-- Opening Marker --

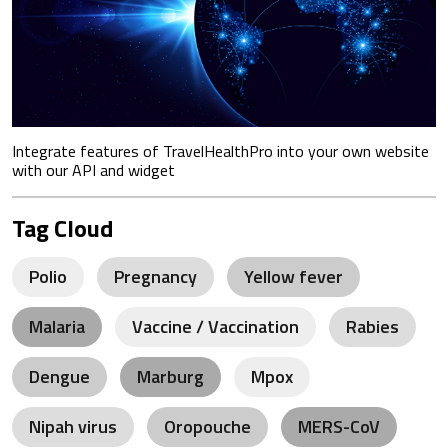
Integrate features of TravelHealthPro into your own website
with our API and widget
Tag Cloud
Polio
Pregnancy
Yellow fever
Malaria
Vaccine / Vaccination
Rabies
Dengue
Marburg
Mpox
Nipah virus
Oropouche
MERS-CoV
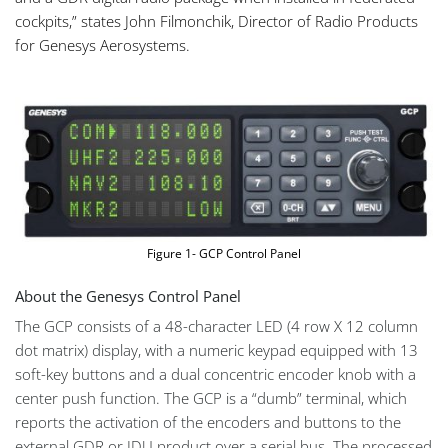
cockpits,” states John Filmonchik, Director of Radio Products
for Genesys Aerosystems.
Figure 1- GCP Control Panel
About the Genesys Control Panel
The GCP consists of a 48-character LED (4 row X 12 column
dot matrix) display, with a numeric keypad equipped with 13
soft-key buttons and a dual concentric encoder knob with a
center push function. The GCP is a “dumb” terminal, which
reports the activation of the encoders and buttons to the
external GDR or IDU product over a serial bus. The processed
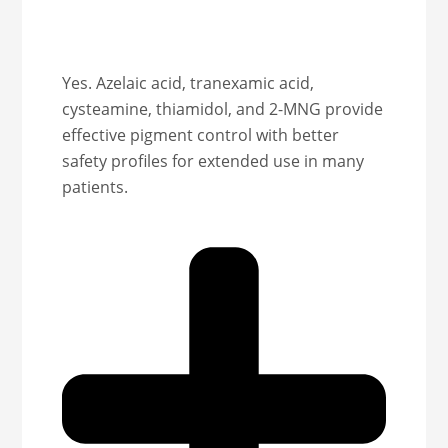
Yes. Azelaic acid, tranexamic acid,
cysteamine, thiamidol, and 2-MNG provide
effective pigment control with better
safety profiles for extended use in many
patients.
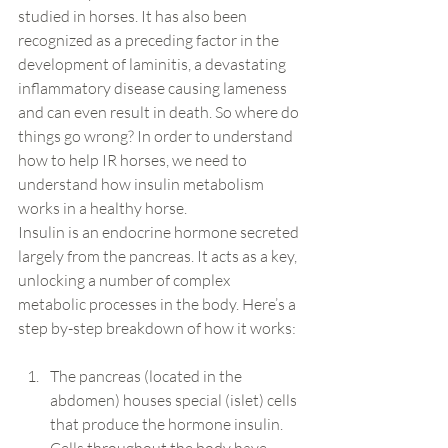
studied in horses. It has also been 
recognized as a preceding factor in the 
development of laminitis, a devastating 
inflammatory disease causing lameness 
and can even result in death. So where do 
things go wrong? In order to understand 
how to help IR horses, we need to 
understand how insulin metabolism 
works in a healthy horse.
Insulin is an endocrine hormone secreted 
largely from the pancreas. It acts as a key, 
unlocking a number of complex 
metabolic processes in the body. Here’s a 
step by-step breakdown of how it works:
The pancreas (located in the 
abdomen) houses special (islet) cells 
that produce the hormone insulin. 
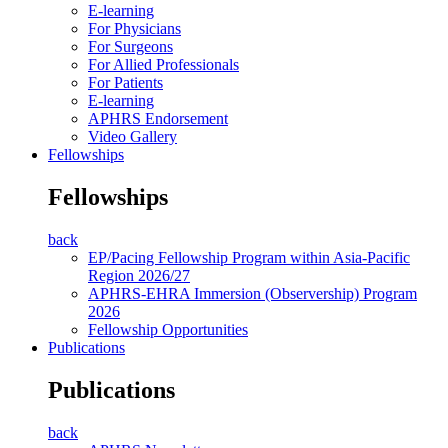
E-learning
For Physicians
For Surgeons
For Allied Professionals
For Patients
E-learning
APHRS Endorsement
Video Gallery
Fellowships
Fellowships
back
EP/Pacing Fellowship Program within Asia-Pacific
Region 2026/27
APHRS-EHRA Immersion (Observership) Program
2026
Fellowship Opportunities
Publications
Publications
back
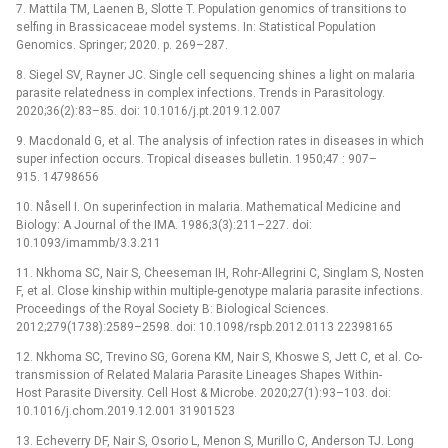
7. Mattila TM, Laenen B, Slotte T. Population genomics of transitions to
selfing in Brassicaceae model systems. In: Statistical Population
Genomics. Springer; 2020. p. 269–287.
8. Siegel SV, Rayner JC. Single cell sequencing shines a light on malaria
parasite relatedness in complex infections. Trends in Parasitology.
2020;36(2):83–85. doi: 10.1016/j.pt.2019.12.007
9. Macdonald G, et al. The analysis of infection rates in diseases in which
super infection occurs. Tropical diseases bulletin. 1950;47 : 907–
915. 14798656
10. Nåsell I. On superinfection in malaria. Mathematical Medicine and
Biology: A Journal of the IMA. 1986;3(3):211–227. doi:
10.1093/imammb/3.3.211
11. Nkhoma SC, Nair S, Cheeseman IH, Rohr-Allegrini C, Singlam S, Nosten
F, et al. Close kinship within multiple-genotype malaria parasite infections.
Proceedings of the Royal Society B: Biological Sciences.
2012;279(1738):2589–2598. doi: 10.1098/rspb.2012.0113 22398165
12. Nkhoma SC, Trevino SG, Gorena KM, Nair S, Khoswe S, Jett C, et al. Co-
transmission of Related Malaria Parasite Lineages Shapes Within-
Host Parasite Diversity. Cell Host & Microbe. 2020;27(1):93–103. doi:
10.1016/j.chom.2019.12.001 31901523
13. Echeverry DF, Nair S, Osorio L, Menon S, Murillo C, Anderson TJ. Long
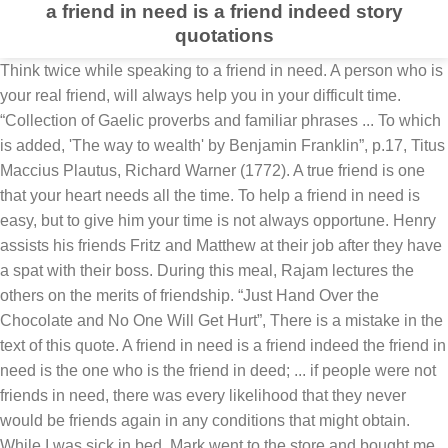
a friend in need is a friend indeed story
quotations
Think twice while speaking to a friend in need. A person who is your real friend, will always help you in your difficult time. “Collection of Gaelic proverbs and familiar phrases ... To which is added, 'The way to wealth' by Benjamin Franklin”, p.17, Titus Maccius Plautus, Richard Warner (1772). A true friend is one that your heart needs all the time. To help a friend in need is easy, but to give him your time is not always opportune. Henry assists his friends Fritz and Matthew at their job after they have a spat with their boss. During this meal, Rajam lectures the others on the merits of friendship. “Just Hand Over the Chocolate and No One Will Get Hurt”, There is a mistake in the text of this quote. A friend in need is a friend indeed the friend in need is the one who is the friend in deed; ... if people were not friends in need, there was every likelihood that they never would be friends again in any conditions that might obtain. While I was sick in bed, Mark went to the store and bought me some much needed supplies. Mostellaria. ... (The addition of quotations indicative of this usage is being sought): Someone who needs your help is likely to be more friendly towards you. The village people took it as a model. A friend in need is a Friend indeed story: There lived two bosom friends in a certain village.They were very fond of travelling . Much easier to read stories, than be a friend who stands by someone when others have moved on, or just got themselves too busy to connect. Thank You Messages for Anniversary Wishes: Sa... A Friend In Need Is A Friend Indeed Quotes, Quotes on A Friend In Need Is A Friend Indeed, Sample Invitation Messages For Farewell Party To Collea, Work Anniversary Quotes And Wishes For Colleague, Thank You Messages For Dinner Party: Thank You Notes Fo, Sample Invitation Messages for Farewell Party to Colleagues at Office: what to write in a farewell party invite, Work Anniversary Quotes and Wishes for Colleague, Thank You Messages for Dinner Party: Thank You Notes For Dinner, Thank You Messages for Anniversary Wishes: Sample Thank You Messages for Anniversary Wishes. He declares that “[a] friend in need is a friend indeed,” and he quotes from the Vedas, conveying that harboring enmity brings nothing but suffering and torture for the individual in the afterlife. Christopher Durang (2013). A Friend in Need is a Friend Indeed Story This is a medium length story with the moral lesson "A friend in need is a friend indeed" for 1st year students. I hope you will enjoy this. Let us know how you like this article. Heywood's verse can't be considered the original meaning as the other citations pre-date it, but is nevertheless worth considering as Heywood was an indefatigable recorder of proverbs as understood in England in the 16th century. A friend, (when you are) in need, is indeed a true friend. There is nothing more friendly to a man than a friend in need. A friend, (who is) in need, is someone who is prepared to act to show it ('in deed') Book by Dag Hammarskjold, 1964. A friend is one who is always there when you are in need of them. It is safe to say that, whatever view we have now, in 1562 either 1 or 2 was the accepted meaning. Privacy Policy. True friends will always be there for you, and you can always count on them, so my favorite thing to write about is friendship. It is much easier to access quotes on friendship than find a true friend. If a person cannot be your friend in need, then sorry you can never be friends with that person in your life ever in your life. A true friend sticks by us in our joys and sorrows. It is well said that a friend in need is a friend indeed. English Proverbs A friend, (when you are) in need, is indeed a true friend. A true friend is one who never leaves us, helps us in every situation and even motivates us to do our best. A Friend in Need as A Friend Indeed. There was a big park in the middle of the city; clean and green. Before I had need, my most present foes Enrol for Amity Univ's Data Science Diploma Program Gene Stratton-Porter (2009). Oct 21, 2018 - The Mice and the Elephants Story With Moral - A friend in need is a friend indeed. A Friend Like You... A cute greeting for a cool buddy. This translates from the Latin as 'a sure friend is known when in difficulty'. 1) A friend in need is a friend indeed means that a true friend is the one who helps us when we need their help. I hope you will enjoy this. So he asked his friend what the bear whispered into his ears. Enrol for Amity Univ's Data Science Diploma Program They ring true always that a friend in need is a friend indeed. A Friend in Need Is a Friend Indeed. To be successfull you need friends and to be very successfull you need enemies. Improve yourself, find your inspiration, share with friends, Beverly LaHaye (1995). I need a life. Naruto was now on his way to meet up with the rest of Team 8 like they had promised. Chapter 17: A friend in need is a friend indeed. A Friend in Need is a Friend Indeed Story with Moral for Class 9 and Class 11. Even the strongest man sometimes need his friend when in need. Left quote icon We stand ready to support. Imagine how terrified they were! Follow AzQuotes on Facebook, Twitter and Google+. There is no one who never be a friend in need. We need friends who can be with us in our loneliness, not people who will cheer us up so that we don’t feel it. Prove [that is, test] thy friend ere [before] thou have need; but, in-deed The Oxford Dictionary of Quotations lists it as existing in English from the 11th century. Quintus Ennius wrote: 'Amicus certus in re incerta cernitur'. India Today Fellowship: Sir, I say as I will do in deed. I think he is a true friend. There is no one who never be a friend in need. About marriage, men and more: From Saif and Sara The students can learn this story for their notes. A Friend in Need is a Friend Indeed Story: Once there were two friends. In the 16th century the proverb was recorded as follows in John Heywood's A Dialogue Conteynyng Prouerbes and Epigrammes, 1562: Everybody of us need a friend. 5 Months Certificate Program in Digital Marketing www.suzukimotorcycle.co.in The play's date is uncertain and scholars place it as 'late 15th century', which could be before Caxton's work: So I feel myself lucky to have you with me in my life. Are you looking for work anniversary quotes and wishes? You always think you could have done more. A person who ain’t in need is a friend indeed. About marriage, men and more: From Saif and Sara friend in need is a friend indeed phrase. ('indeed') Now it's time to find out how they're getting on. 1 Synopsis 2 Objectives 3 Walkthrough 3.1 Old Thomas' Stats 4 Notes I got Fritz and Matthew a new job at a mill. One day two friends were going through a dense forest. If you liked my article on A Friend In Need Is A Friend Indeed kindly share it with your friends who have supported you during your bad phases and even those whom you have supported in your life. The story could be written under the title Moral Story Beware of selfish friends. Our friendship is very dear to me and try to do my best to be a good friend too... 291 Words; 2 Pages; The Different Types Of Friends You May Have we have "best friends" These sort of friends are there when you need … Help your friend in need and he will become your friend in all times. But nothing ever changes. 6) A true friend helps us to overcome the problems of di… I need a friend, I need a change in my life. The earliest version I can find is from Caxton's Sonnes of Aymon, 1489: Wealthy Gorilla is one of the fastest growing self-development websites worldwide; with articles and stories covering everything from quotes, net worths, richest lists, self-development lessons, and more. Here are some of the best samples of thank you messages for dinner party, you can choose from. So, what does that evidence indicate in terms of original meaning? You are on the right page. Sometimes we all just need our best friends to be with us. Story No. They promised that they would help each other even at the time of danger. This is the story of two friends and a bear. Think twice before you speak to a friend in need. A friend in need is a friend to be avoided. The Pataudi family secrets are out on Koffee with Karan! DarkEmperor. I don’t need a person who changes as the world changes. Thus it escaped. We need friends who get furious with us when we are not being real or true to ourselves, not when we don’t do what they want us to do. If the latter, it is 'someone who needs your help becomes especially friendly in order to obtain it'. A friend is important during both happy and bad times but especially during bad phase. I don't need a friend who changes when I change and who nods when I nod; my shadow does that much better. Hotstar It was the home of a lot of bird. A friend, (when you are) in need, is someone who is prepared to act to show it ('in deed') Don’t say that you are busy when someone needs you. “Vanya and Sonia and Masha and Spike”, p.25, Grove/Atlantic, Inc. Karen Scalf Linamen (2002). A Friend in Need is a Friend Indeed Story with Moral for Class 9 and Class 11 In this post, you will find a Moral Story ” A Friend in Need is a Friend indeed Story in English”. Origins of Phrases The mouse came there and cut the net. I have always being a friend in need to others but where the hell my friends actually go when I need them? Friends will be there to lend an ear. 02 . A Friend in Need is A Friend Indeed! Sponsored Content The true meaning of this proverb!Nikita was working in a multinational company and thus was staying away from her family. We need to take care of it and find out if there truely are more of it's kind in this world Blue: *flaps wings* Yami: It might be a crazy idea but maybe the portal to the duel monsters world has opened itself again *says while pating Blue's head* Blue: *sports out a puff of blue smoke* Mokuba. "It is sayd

-- Closing Marker --

■ Assignment ■
Please give the number of lines with "Genesys" in the entries above, and write no other text.

■ Exercise solution ■
2